La Suisse ne veut pas limiter l’accueil des Ukrainiens
A l’heure du premier bilan sur l’accueil des réfugiés de guerre, la conseillère fédérale Karin Keller-Sutter et les gouvernements cantonaux estiment avoir rempli leur mission. Ils balaient l’idée, émise à droite, de n’octroyer le statut S de protection qu’aux ressortissants de l’est de l’Ukraine où se concentrent les combats armés
Le défi est énorme, mais les autorités l'ont globalement bien relevé. C'est l'avis de la Confédération et des cantons, qui se gratifient d'une note positive sur l'accueil des réfugiés ukrainiens, au moment de dresser un premier bilan trois mois après le début de la guerre. En deux mots, tout n'est pas parfait, mais l'essentiel fonctionne.
Quelque 50 000 réfugiés venus d'Ukraine ont trouvé un toit en Suisse, la moitié loge chez des privés, et environ 12 000 enfants ont été intégrés par les écoles. L'écrasante majorité a obtenu le fameux statut S de protection provisoire, qui leur accorde diverses facilités en sus du logement et des soins, dont un accès immédiat au marché du travail et à la scolarisation.
Malgré un ralentissement, l'afflux reste impressionnant. Il dépassera celui provoqué dans les années 1990 par les guerres d'ex-Yougoslavie (environ 50 000 personnes). Confédération et cantons tablent sur quelque 10 000 arrivées chaque mois. Si cela se vérifie, le nombre d'Ukrainiens réfugiés avoisinera les 100 000 personnes à la fin de l'année. Sans oublier les 1500 demandeurs d'asile venant chaque mois d'autres régions du monde.

→ EXPLORATION DU TEXTE:
(a) D'après l'article, combien d'enfants venus d'Ukraine les écoles suisses ont-elles intégrés ?
(b) Relevez tous les nombres de personnes que donne l'article, en indiquant pour chacun ce qu'il désigne.

→ DONNÉES DE L'EXERCICE:
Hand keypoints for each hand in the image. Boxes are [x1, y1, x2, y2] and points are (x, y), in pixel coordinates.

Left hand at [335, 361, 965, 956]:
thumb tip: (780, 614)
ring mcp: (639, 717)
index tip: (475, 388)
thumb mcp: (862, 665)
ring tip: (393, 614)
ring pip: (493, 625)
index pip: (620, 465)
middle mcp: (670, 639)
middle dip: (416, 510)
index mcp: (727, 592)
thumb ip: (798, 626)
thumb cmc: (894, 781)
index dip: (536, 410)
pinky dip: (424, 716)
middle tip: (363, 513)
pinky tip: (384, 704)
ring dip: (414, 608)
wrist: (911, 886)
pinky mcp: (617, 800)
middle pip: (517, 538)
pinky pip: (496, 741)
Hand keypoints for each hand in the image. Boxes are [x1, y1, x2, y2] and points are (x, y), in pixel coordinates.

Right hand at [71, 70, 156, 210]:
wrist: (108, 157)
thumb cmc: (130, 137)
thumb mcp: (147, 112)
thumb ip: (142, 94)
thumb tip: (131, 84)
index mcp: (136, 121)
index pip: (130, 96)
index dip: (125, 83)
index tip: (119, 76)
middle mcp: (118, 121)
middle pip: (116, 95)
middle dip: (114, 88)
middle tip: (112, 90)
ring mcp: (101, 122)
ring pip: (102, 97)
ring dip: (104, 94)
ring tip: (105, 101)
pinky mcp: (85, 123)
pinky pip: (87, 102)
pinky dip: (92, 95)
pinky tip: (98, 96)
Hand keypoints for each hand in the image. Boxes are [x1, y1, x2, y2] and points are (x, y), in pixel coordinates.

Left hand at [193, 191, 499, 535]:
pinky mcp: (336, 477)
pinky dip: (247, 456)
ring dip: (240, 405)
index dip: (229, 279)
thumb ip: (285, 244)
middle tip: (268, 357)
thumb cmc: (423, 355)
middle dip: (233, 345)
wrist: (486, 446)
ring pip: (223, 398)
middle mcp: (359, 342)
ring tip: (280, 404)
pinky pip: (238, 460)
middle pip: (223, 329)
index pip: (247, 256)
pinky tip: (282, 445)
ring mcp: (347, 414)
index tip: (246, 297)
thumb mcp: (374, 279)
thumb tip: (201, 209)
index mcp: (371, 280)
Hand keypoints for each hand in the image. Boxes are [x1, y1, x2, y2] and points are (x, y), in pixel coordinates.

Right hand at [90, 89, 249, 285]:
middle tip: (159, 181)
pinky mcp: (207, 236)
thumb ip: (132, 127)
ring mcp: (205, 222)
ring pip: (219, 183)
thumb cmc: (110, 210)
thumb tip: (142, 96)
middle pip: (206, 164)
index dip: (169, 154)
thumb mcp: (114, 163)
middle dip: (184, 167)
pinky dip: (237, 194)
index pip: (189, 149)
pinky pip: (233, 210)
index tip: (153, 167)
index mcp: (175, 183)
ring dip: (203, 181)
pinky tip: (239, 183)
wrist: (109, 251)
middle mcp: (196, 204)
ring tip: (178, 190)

→ RÉPONSES PAR TÂCHE:
(a) Environ 12 000 enfants.

(b)
- 50 000 : réfugiés venus d'Ukraine ayant trouvé un toit en Suisse
- 12 000 : enfants intégrés par les écoles
- 50 000 : personnes arrivées dans les années 1990 à la suite des guerres d'ex-Yougoslavie
- 10 000 : arrivées attendues chaque mois
- 100 000 : nombre d'Ukrainiens réfugiés attendu à la fin de l'année
- 1500 : demandeurs d'asile venant chaque mois d'autres régions du monde